On April 30, 2025, the Jaguars declined the fifth-year option of Lloyd's contract, making him a free agent in 2026. In the 2025 season, Lloyd was named the AFC Defensive Player of Week in Week 4 after intercepting Brock Purdy twice en route to a 26–21 road victory over the San Francisco 49ers. He was also named AFC Player of the Month for September 2025. During Week 5, against the Kansas City Chiefs on Monday Night Football, Lloyd recorded his third interception in two games, intercepting Patrick Mahomes at the goal line and returning it 99 yards for his first career touchdown. The return set the record for the longest pick-six in Jaguars history and the longest by an NFL linebacker in a regular season game. The play ultimately ended up being the difference in the game as Jacksonville would go on to win 31–28.

===Carolina Panthers===
On March 11, 2026, Lloyd signed a three-year, $45 million deal with $25 million guaranteed with the Carolina Panthers. In Week 2 against the Atlanta Falcons, Lloyed posted nine tackles, two for loss, a sack, a QB hit, three pass breakups and two interceptions, including one returned for a 16-yard touchdown, earning him NFC Defensive Player of the Week.

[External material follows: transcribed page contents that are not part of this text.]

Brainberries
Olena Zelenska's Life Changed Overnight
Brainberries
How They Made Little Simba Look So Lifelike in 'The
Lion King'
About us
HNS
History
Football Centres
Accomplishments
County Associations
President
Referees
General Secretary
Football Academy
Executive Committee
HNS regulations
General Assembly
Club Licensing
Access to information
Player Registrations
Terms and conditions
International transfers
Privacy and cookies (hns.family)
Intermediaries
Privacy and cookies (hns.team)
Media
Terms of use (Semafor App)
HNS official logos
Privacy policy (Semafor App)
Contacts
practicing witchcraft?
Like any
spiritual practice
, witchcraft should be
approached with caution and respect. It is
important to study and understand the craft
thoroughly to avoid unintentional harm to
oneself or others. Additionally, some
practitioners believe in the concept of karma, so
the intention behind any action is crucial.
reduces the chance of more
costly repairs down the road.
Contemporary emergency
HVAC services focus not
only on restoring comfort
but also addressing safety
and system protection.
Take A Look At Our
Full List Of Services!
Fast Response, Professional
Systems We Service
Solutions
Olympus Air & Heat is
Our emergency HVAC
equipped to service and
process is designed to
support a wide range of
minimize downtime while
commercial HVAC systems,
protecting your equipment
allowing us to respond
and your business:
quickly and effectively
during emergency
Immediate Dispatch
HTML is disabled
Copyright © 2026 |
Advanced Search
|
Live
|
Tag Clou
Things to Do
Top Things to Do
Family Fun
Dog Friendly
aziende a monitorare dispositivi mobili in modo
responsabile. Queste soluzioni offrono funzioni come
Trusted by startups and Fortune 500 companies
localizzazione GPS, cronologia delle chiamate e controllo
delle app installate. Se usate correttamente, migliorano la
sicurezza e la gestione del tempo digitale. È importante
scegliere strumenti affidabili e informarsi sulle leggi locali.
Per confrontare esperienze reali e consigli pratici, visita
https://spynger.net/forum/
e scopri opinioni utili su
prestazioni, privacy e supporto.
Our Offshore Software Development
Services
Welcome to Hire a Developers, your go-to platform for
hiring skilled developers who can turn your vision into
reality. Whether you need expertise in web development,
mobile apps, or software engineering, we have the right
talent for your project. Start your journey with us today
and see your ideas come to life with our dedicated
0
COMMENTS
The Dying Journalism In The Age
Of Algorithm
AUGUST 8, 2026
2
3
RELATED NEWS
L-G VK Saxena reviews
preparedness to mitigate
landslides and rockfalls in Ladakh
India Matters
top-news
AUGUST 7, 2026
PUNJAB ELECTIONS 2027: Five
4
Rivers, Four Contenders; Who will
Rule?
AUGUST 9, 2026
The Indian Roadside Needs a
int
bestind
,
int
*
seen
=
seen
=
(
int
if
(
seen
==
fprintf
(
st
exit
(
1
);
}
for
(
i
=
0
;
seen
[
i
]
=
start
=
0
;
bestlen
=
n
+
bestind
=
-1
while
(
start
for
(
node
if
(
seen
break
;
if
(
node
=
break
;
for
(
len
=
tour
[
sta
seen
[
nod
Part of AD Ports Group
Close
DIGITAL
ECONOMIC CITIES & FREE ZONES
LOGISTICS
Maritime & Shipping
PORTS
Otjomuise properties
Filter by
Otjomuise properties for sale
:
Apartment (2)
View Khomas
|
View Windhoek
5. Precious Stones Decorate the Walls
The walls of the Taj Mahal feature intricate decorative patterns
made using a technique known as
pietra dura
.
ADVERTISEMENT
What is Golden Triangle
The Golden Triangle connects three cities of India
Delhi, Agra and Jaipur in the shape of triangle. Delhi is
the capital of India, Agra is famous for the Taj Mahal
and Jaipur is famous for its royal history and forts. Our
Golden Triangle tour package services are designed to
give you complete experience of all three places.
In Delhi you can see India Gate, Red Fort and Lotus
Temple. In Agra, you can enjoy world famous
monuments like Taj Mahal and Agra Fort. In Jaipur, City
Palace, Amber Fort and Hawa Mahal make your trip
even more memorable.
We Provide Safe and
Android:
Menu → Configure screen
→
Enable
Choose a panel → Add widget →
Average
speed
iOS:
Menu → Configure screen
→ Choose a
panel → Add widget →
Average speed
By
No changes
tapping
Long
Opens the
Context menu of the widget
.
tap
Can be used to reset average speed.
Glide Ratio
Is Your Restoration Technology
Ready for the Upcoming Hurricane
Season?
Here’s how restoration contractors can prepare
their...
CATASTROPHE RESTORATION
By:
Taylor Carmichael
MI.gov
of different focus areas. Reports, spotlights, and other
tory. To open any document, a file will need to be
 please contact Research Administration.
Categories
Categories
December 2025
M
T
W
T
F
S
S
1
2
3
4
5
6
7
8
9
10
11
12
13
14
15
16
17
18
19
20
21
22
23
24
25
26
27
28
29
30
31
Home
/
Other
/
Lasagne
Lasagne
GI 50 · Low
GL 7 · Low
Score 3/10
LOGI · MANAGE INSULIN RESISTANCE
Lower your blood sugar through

== NFL career statistics ==

Legend
|  | Led the league |
| Bold | Career best |

===Regular season===

Year: Team; Games; Tackles; Interceptions; Fumbles
GP: GS; Cmb; Solo; Ast; TFL; Sck; Sfty; PD; Int; Yds; Y/I; Lng; TD; FF; FR; Yds; Y/R; TD
2022: JAX; 17; 15; 115; 59; 56; 0; 0.0; 0; 8; 3; 42; 14.0; 19; 0; 0; 2; 28; 14.0; 0
2023: JAX; 15; 15; 127; 75; 52; 2; 0.0; 0; 7; 0; —; —; —; —; 0; 2; 13; 6.5; 0
2024: JAX; 16; 16; 113; 61; 52; 7; 2.0; 0; 4; 1; 3; 3.0; 3; 0; 1; 0; —; —; —
2025: JAX; 15; 15; 81; 35; 46; 6; 1.5; 0; 7; 5; 135; 27.0; 99; 1; 0; 1; 2; 2.0; 0
2026: CAR; 2; 2; 22; 16; 6; 2; 1.0; 0; 3; 2; 69; 34.5; 53; 1; 0; 0; 0; 0.0; 0
Career: 65; 63; 458; 246; 212; 17; 4.5; 0; 29; 11; 249; 22.6; 99; 2; 1; 5; 43; 8.6; 0

===Postseason===

Year: Team; Games; Tackles; Interceptions; Fumbles
GP: GS; Cmb; Solo; Ast; TFL; Sck; Sfty; PD; Int; Yds; Y/I; Lng; TD; FF; FR; Yds; Y/R; TD
2022: JAX; 2; 2; 13; 7; 6; 1; 0.0; 0; 1; 0; —; —; —; —; 0; 0; —; —; —
2025: JAX; 1; 1; 6; 5; 1; 0; 0.0; 0; 0; 0; —; —; —; —; 0; 1; 0; 0.0; 0
Career: 3; 2; 19; 12; 7; 1; 0.0; 0; 1; 0; —; —; —; —; 0; 1; 0; 0.0; 0

==Personal life==
Lloyd is the son of Joe Lloyd and Ronyta Johnson. Both of his parents served in the United States Navy. Lloyd is a Christian.